In marginalized communities where violence is pervasive and widespread, we often see higher rates of alcohol consumption. Studies done by Urban Networks to Increase Thriving Youth (UNITY) through violence prevention, indicate not only is advertising for alcohol more common in low income communities, but there are far more liquor stores in lower income areas. As the study indicates, “Alcohol is involved in two-thirds of all homicides and is associated with rape and battering.” (Links between Violence and Health Equity www.preventioninstitute.org/unity). Admittedly the consumption of alcohol is one of many factors in the ongoing perpetuation of violence in communities around the world. It is however the number one date rape drug.  It is also a significant factor stopping many people from making real and meaningful change not only in their lives, but in the world. There are many other factors which cause violence and many other affects that violence can have on health. For our children, most importantly, a climate of violence hinders their learning and development. I am in awe of the climate of learning at Gulf Islands Secondary School on Salt Spring Island. It is remarkable and enhanced by the Respectful Relationships program.

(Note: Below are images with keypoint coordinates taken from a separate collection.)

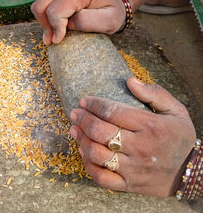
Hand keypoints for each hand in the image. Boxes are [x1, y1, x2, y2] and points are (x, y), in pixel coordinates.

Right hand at [31, 0, 125, 45]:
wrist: (114, 5)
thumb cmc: (112, 14)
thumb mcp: (108, 22)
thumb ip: (88, 22)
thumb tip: (68, 25)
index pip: (55, 11)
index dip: (55, 28)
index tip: (59, 40)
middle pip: (41, 6)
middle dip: (46, 25)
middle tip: (54, 39)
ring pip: (38, 6)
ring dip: (43, 23)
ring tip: (54, 34)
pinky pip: (42, 6)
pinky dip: (45, 20)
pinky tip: (55, 28)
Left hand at [69, 77, 195, 196]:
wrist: (190, 173)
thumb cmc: (180, 138)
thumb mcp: (176, 111)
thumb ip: (154, 93)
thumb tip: (130, 81)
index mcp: (150, 127)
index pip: (112, 111)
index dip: (94, 104)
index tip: (84, 100)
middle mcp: (140, 148)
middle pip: (100, 131)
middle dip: (82, 119)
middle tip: (75, 113)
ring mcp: (132, 169)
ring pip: (96, 154)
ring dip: (80, 139)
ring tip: (74, 129)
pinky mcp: (128, 184)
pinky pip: (101, 177)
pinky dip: (88, 165)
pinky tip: (83, 152)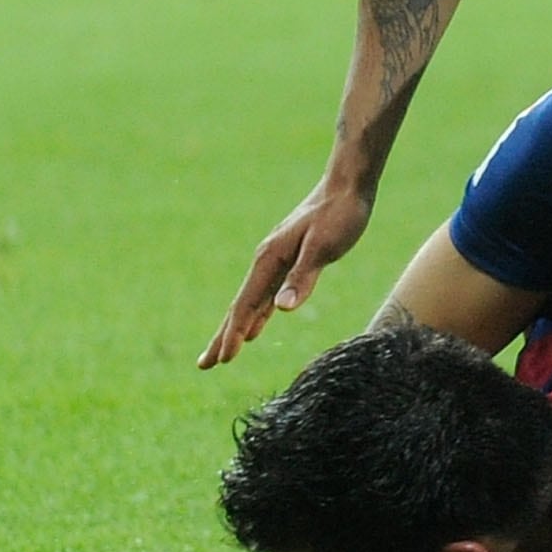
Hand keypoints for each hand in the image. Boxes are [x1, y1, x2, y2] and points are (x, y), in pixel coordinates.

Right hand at [201, 177, 373, 368]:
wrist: (347, 186)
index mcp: (270, 259)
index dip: (234, 333)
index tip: (224, 359)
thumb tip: (282, 310)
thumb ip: (302, 277)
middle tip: (204, 365)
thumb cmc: (339, 215)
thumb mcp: (323, 247)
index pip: (246, 304)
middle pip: (240, 307)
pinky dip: (257, 315)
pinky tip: (255, 329)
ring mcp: (276, 262)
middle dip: (223, 337)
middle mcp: (267, 261)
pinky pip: (266, 296)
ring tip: (223, 353)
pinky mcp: (289, 262)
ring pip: (251, 303)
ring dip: (237, 329)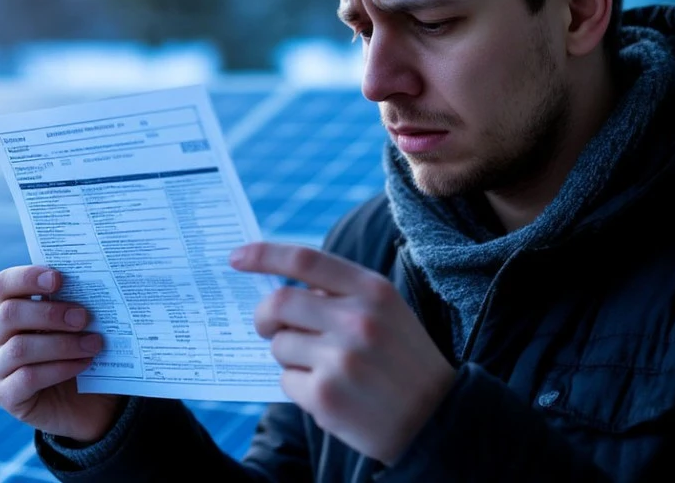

Where people, young and old, are encouraged to adopt a peaceful existence, and given the tools to not only be peaceful in their lives, but resolve conflict and unravel the layers of violence, society as a whole can live up to its truest potential. I see that here on Salt Spring Island in my day to day existence. Yesterday in a parking lot there was a group of young people hanging around their car. I was with my Mom who was visiting the island. I could see that she was slightly nervous because they were in her way, and she didn’t want to ask them to move, perhaps afraid of violence. The young people saw us and immediately said hello and moved themselves out of the way so that she could get into the truck. I think little stories like this, while certainly not news-breaking, are inspiring, heart-warming, and indicative of the culture of peace and respect for fellow human beings that is present. Not because it’s a great act of nobility or sacrifice, but because in bigger places; in more violent places, there would be the potential for an assault, particularly if there had been alcohol involved. I know it because I’ve experienced violence over less. It warmed my heart, and I thought I would share the story. I’d love to hear your stories of peace.